╭─ INFORMATION GIVEN

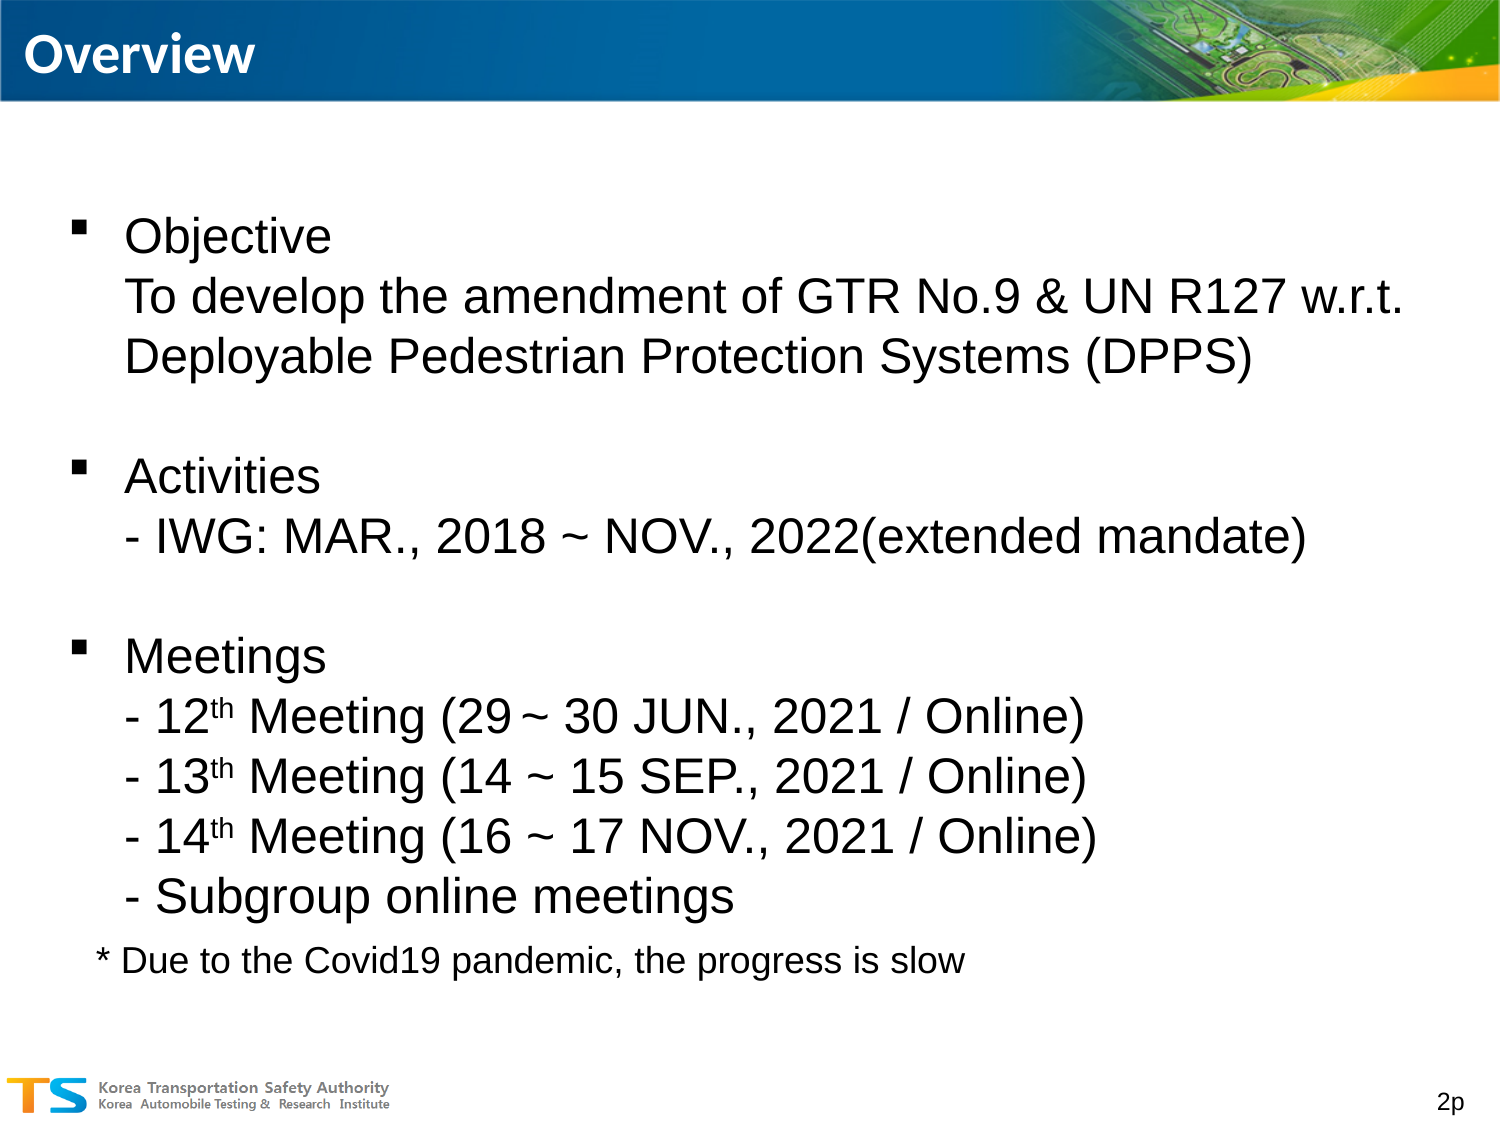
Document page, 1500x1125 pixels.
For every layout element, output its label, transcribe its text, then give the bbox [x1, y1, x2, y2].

text_box Objective To develop the amendment of GTR No.9 & UN R127 w.r.t. Deployable Pedestrian Protection Systems (DPPS) Activities - IWG: MAR., 2018 ~ NOV., 2022(extended mandate) Meetings - 12th Meeting (29 ~ 30 JUN., 2021 / Online) - 13th Meeting (14 ~ 15 SEP., 2021 / Online) - 14th Meeting (16 ~ 17 NOV., 2021 / Online) - Subgroup online meetings * Due to the Covid19 pandemic, the progress is slow [53, 196, 1447, 991]
picture [4, 1072, 399, 1120]
text_box 2p [1400, 1079, 1500, 1123]
picture [0, 0, 1500, 102]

╰─

**EXERCISE OBJECTIVE:**
Set the material down exactly, images excluded.

**ANSWER TO THIS PROBLEM:**
Document page, 1500x1125 pixels.
For every layout element, output its label, transcribe its text, then give the bbox [x1, y1, x2, y2].

text_box Objective To develop the amendment of GTR No.9 & UN R127 w.r.t. Deployable Pedestrian Protection Systems (DPPS) Activities - IWG: MAR., 2018 ~ NOV., 2022(extended mandate) Meetings - 12th Meeting (29 ~ 30 JUN., 2021 / Online) - 13th Meeting (14 ~ 15 SEP., 2021 / Online) - 14th Meeting (16 ~ 17 NOV., 2021 / Online) - Subgroup online meetings * Due to the Covid19 pandemic, the progress is slow [53, 196, 1447, 991]
picture [4, 1072, 399, 1120]
text_box 2p [1400, 1079, 1500, 1123]
picture [0, 0, 1500, 102]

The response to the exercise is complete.